→ WORK INSTRUCTION: Leave out the pictures, and retype the remaining data exactly.
::: SOURCE RECORDS :::
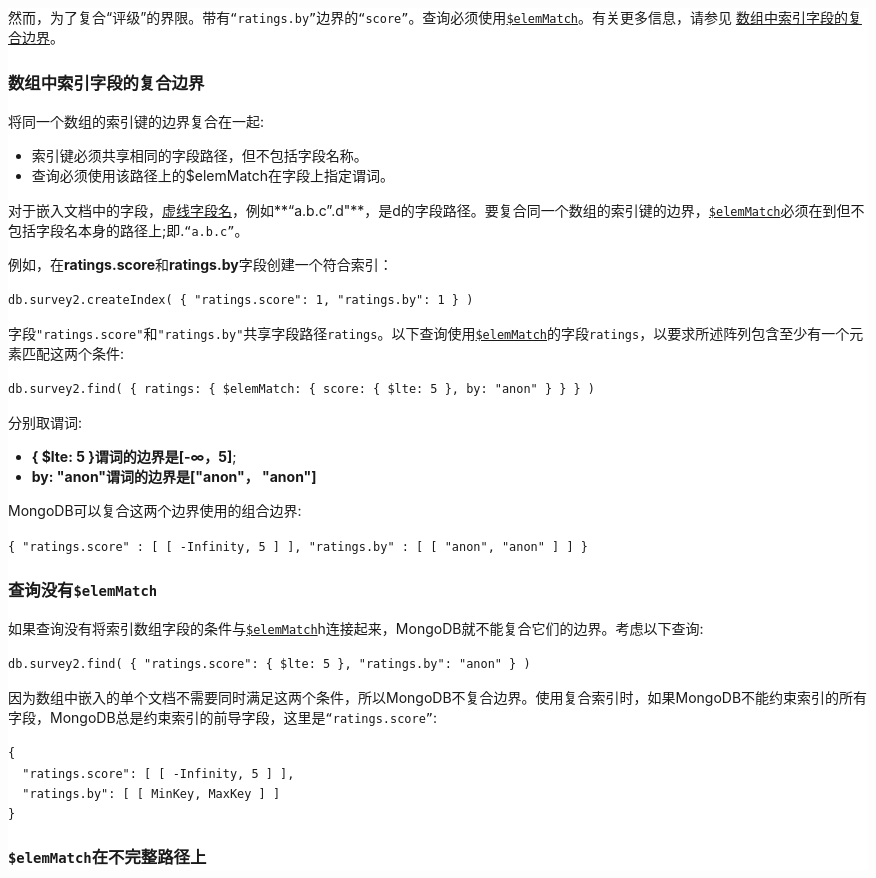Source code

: 然而，为了复合“评级”的界限。带有`“ratings.by”`边界的`“score”`。查询必须使用[`$elemMatch`](https://docs.mongodb.com/master/reference/operator/query/elemMatch/#op._S_elemMatch)。有关更多信息，请参见 [数组中索引字段的复合边界](https://docs.mongodb.com/master/core/multikey-index-bounds/#compound-fields-from-array)。

### 数组中索引字段的复合边界

将同一个数组的索引键的边界复合在一起:

* 索引键必须共享相同的字段路径，但不包括字段名称。
* 查询必须使用该路径上的$elemMatch在字段上指定谓词。

对于嵌入文档中的字段，[虚线字段名](https://docs.mongodb.com/master/core/document/#document-dot-notation)，例如**“a.b.c”.d"**，是d的字段路径。要复合同一个数组的索引键的边界，[`$elemMatch`](https://docs.mongodb.com/master/reference/operator/query/elemMatch/#op._S_elemMatch)必须在到但不包括字段名本身的路径上;即.`“a.b.c”`。

例如，在**ratings.score**和**ratings.by**字段创建一个符合索引：

```text
db.survey2.createIndex( { "ratings.score": 1, "ratings.by": 1 } )
```

字段`"ratings.score"`和`"ratings.by"`共享字段路径`ratings`。以下查询使用[`$elemMatch`](https://docs.mongodb.com/master/reference/operator/query/elemMatch/#op._S_elemMatch)的字段`ratings`，以要求所述阵列包含至少有一个元素匹配这两个条件:

```text
db.survey2.find( { ratings: { $elemMatch: { score: { $lte: 5 }, by: "anon" } } } )
```

分别取谓词:

* **{ $lte: 5 }**谓词的边界是**\[-∞，5\]**;
* **by: "anon"**谓词的边界是**\["anon"， "anon"\]**

MongoDB可以复合这两个边界使用的组合边界:

```text
{ "ratings.score" : [ [ -Infinity, 5 ] ], "ratings.by" : [ [ "anon", "anon" ] ] }
```

### 查询没有`$elemMatch`

如果查询没有将索引数组字段的条件与[`$elemMatch`](https://docs.mongodb.com/master/reference/operator/query/elemMatch/#op._S_elemMatch)h连接起来，MongoDB就不能复合它们的边界。考虑以下查询:

```text
db.survey2.find( { "ratings.score": { $lte: 5 }, "ratings.by": "anon" } )
```

因为数组中嵌入的单个文档不需要同时满足这两个条件，所以MongoDB不复合边界。使用复合索引时，如果MongoDB不能约束索引的所有字段，MongoDB总是约束索引的前导字段，这里是`“ratings.score”`:

```text
{
  "ratings.score": [ [ -Infinity, 5 ] ],
  "ratings.by": [ [ MinKey, MaxKey ] ]
}
```

### `$elemMatch`在不完整路径上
:::
→ RESPONSE BELOW:
Source code

: 然而，为了复合“评级”的界限。带有`“ratings.by”`边界的`“score”`。查询必须使用[`$elemMatch`](https://docs.mongodb.com/master/reference/operator/query/elemMatch/#op._S_elemMatch)。有关更多信息，请参见 [数组中索引字段的复合边界](https://docs.mongodb.com/master/core/multikey-index-bounds/#compound-fields-from-array)。

### 数组中索引字段的复合边界

将同一个数组的索引键的边界复合在一起:

* 索引键必须共享相同的字段路径，但不包括字段名称。
* 查询必须使用该路径上的$elemMatch在字段上指定谓词。

对于嵌入文档中的字段，[虚线字段名](https://docs.mongodb.com/master/core/document/#document-dot-notation)，例如**“a.b.c”.d"**，是d的字段路径。要复合同一个数组的索引键的边界，[`$elemMatch`](https://docs.mongodb.com/master/reference/operator/query/elemMatch/#op._S_elemMatch)必须在到但不包括字段名本身的路径上;即.`“a.b.c”`。

例如，在**ratings.score**和**ratings.by**字段创建一个符合索引：

```text
db.survey2.createIndex( { "ratings.score": 1, "ratings.by": 1 } )
```

字段`"ratings.score"`和`"ratings.by"`共享字段路径`ratings`。以下查询使用[`$elemMatch`](https://docs.mongodb.com/master/reference/operator/query/elemMatch/#op._S_elemMatch)的字段`ratings`，以要求所述阵列包含至少有一个元素匹配这两个条件:

```text
db.survey2.find( { ratings: { $elemMatch: { score: { $lte: 5 }, by: "anon" } } } )
```

分别取谓词:

* **{ $lte: 5 }**谓词的边界是**\[-∞，5\]**;
* **by: "anon"**谓词的边界是**\["anon"， "anon"\]**

MongoDB可以复合这两个边界使用的组合边界:

```text
{ "ratings.score" : [ [ -Infinity, 5 ] ], "ratings.by" : [ [ "anon", "anon" ] ] }
```

### 查询没有`$elemMatch`

如果查询没有将索引数组字段的条件与[`$elemMatch`](https://docs.mongodb.com/master/reference/operator/query/elemMatch/#op._S_elemMatch)h连接起来，MongoDB就不能复合它们的边界。考虑以下查询:

```text
db.survey2.find( { "ratings.score": { $lte: 5 }, "ratings.by": "anon" } )
```

因为数组中嵌入的单个文档不需要同时满足这两个条件，所以MongoDB不复合边界。使用复合索引时，如果MongoDB不能约束索引的所有字段，MongoDB总是约束索引的前导字段，这里是`“ratings.score”`:

```text
{
  "ratings.score": [ [ -Infinity, 5 ] ],
  "ratings.by": [ [ MinKey, MaxKey ] ]
}
```

### `$elemMatch`在不完整路径上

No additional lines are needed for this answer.